November 6th, 2007, 4:57 am
MSK said:
Jason and Why Discuss,
Here, for you, the FULL Article 49, which I actually had overlooked yesterday, yet which still bolsters my argument:
Article 49 [Presidential Powers]
(1) The President of the Republic is the bead of the state and the symbol of the nation’s unity. He shall safeguard the constitution and Lebanon’s independence, unity, and territorial integrity. The President shall preside over the Supreme Defense Council and be the Commander-in-Chief of the Armed Forces which fall under the authority of the Council of Ministers.

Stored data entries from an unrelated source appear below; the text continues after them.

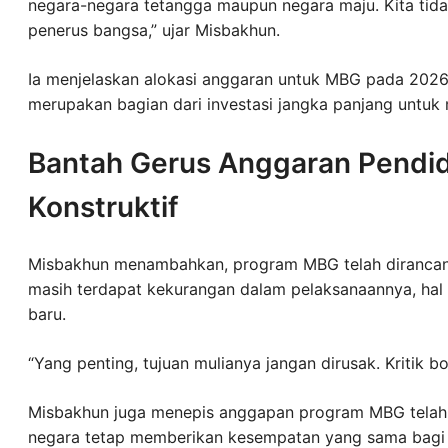
negara-negara tetangga maupun negara maju. Kita tida
penerus bangsa,” ujar Misbakhun.
Ia menjelaskan alokasi anggaran untuk MBG pada 2026 
merupakan bagian dari investasi jangka panjang untu
Bantah Gerus Anggaran Pendidi
Konstruktif
Misbakhun menambahkan, program MBG telah dirancang 
masih terdapat kekurangan dalam pelaksanaannya, hal
baru.
“Yang penting, tujuan mulianya jangan dirusak. Kritik bol
Misbakhun juga menepis anggapan program MBG telah
negara tetap memberikan kesempatan yang sama bagi s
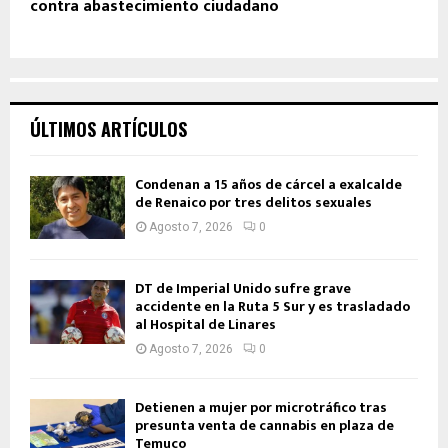
contra abastecimiento ciudadano
ÚLTIMOS ARTÍCULOS
Condenan a 15 años de cárcel a exalcalde
de Renaico por tres delitos sexuales
Agosto 7, 2026
0
DT de Imperial Unido sufre grave
accidente en la Ruta 5 Sur y es trasladado
al Hospital de Linares
Agosto 7, 2026
0
Detienen a mujer por microtráfico tras
presunta venta de cannabis en plaza de
Temuco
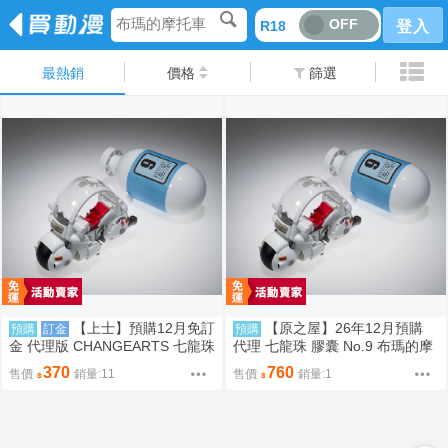
布瑪的摩托車
OFF
R18
登入
最熱銷
價格
篩選
【上士】預購12月免訂
【原之屋】26年12月預購
預購
訂金
預購
金 代理版 CHANGEARTS 七龍珠
代理 七龍珠 膠囊 No.9 布瑪的摩
萬能膠囊No.9 布瑪的摩托車
托車+膠囊屋 0708 0715
370
760
售價
銷量:11
售價
銷量:1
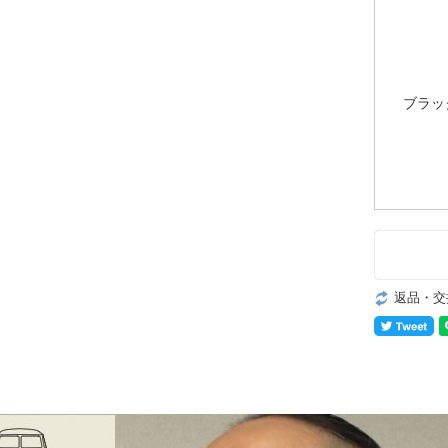
ブラッ
返品・交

(2) The President of the Republic shall be elected by secret ballot and by a twothirds majority of the Chamber of Deputies. After a first ballot, an absolute majority shall be sufficient. The President’s term is for six years. He may not be re-elected until six years after the expiration of his last mandate. No one may be elected to the Presidency of the Republic unless he fulfills the conditions of eligibility for the Chamber of Deputies.
(3) It is also not possible to elect judges, Grade One civil servants, or their equivalents in all public institutions to the Presidency during their term or office or within two years following the date of their resignation or their leaving office for whatever reason.
WD If you highlight passages, make sure you don’t overlook the next sentence.
Thus – there needs to be a quorum (50% of the MPs plus 1), then there needs to be a first ballot, and if no candidate receives 2/3 of all MPs’ votes, then there will be a second (and if needs be, a third, fourth, fifth, …) round in which an absolute majority (of MPs) is sufficient. That is, again, 50% plus 1.